Amaral et, al. compared the effects of diode laser surgery to conventional scalpel surgery in the treatment of fibrous hyperplasia and concluded that diode lasers due to its high absorption by water and hemoglobin provides better results in oral surgical procedures [31].

Parker et, al. explained that as surgical cutting proceeds heat generated seals small blood vessels thereby reducing bleeding and odema and denaturated proteins within the tissue and plasma give rise to a surface zone of tenacious layer known as coagulum/char that protects the surgical wound from bacterial action, whereas scalpel wound doesn't cause any thermal damage but allow extravasation of blood and lymph causing marked inflammatory response resulting in swelling and odema [32].
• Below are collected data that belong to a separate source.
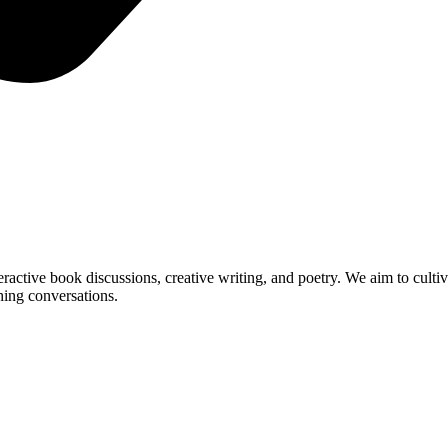
ractive book discussions, creative writing, and poetry. We aim to cultiv
ching conversations.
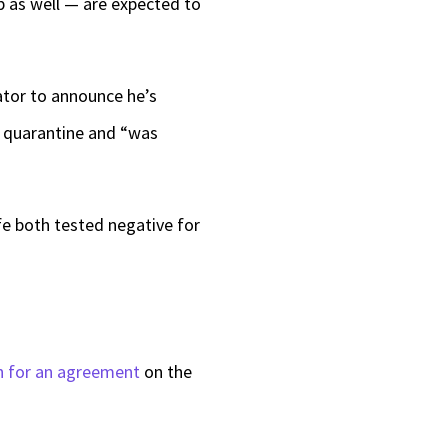
p as well — are expected to
ator to announce he’s
in quarantine and “was
fe both tested negative for
h for an agreement
on the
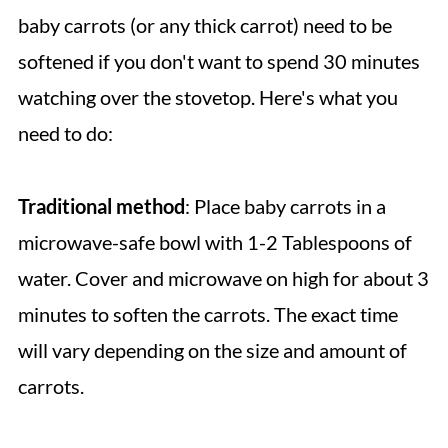
baby carrots (or any thick carrot) need to be
softened if you don't want to spend 30 minutes
watching over the stovetop. Here's what you
need to do:
Traditional
method
: Place baby carrots in a
microwave-safe bowl with 1-2 Tablespoons of
water. Cover and microwave on high for about 3
minutes to soften the carrots. The exact time
will vary depending on the size and amount of
carrots.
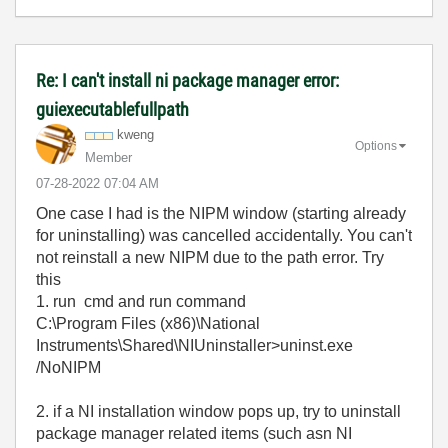
Re: I can't install ni package manager error:
guiexecutablefullpath
kweng
Options
Member
‎07-28-2022
07:04 AM
One case I had is the NIPM window (starting already
for uninstalling) was cancelled accidentally. You can't
not reinstall a new NIPM due to the path error. Try
this
1. run cmd and run command
C:\Program Files (x86)\National
Instruments\Shared\NIUninstaller>uninst.exe
/NoNIPM
2. if a NI installation window pops up, try to uninstall
package manager related items (such asn NI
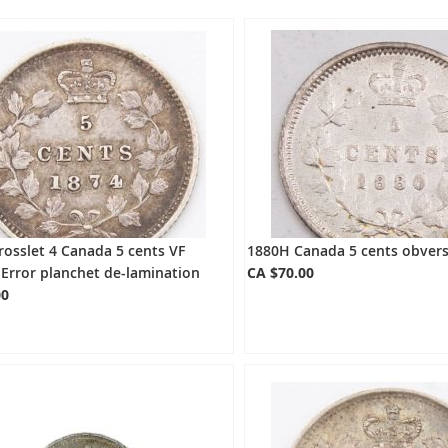
osslet 4 Canada 5 cents VF
1880H Canada 5 cents obvers
Error planchet de-lamination
CA $70.00
00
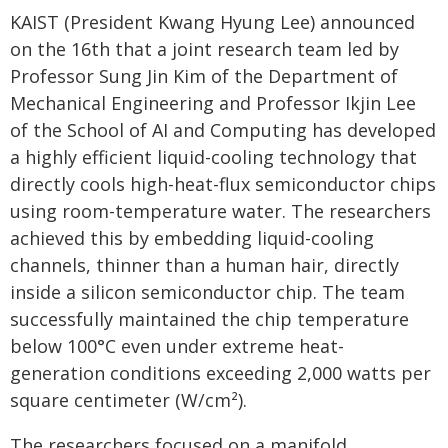
KAIST (President Kwang Hyung Lee) announced
on the 16th that a joint research team led by
Professor Sung Jin Kim of the Department of
Mechanical Engineering and Professor Ikjin Lee
of the School of AI and Computing has developed
a highly efficient liquid-cooling technology that
directly cools high-heat-flux semiconductor chips
using room-temperature water. The researchers
achieved this by embedding liquid-cooling
channels, thinner than a human hair, directly
inside a silicon semiconductor chip. The team
successfully maintained the chip temperature
below 100°C even under extreme heat-
generation conditions exceeding 2,000 watts per
square centimeter (W/cm²).
The researchers focused on a manifold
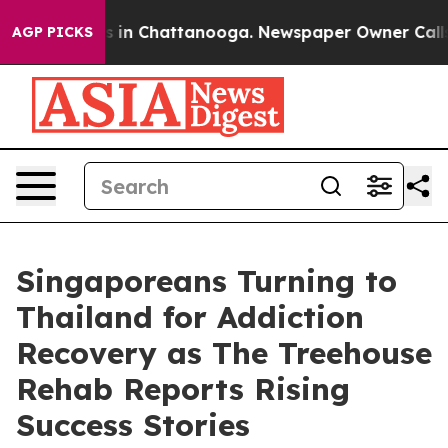
pse
Chaos in Chattanooga. Newspaper Owner Calls the 
AGP PICKS
Singaporeans Turning to
Thailand for Addiction
Recovery as The Treehouse
Rehab Reports Rising
Success Stories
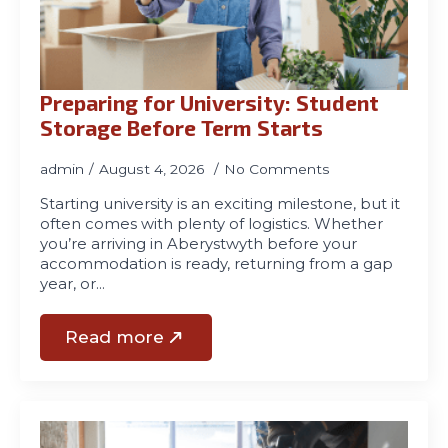
01970
611321
Preparing for University: Student
Storage Before Term Starts
admin
August 4, 2026
No Comments
Starting university is an exciting milestone, but it
often comes with plenty of logistics. Whether
you’re arriving in Aberystwyth before your
accommodation is ready, returning from a gap
year, or…
Read more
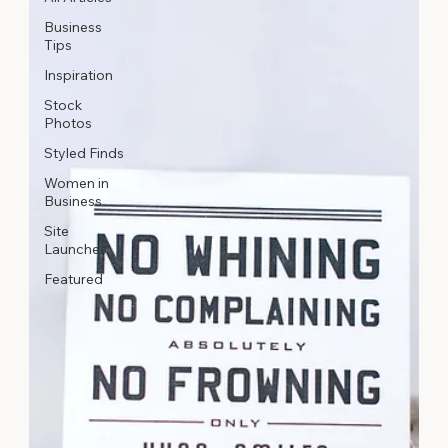
Business
Tips
Inspiration
Stock
Photos
Styled Finds
Women in
Business
Site
Launches
Featured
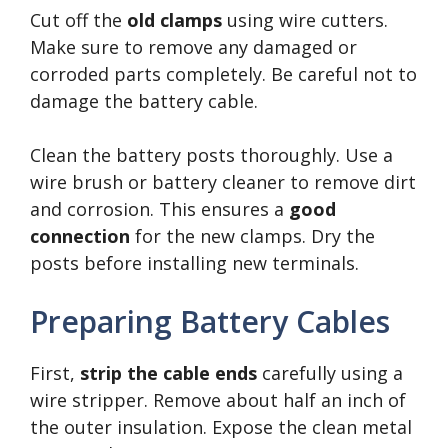
Cut off the
old clamps
using wire cutters.
Make sure to remove any damaged or
corroded parts completely. Be careful not to
damage the battery cable.
Clean the battery posts thoroughly. Use a
wire brush or battery cleaner to remove dirt
and corrosion. This ensures a
good
connection
for the new clamps. Dry the
posts before installing new terminals.
Preparing Battery Cables
First,
strip the cable ends
carefully using a
wire stripper. Remove about half an inch of
the outer insulation. Expose the clean metal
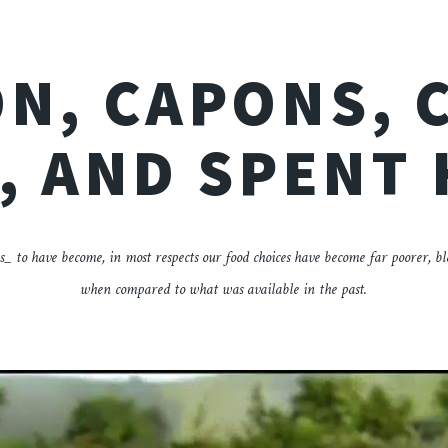
N, CAPONS, 
, AND SPENT
s_ to have become, in most respects our food choices have become far poorer, b
when compared to what was available in the past.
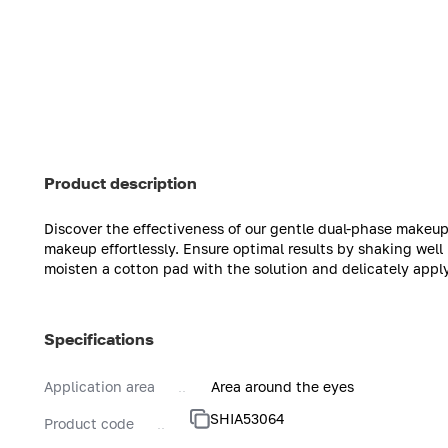
Product description
Discover the effectiveness of our gentle dual-phase makeup
makeup effortlessly. Ensure optimal results by shaking well
moisten a cotton pad with the solution and delicately appl
Specifications
Application area
Area around the eyes
SHIA53064
Product code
Darcengelo et, al. reported that laser produce thermal changes in tissue thereby causing initial delay in healing response [33].

Normally diode lasers emit in continuous mode as compared to Nd:YAG, Er:YAG, emitting in pulsed mode. This means that during the pause between emission times, temperature inside the tissue may decrease (known as Thermal Relaxation Time- TRT), avoiding the risk of overheating of tissue and its subsequent damage. This inconvenience in diode lasers has been solved by introducing "chopped mode" where a rotating disk with some window (chopper) is put just after the device which permits to make an interruption of the beam allowing TRT to tissues.

Goharkay et, al. showed diode laser is very effective due to its coagulation ability and due to this property there is less thermal damage to the tissues adjacent to the site of injury and less chances of recurrence of premalignant lesions [34].
Treatment of premalignant lesions with the laser therapy is a reliable, reproducible technique which is associated with low complications and morbidity rates and can be practised on routine basis. As premalignant lesions have the tendency of recurrence and malignant transformation rates, tight follow-up and patient education to eliminate risk factors are recommended.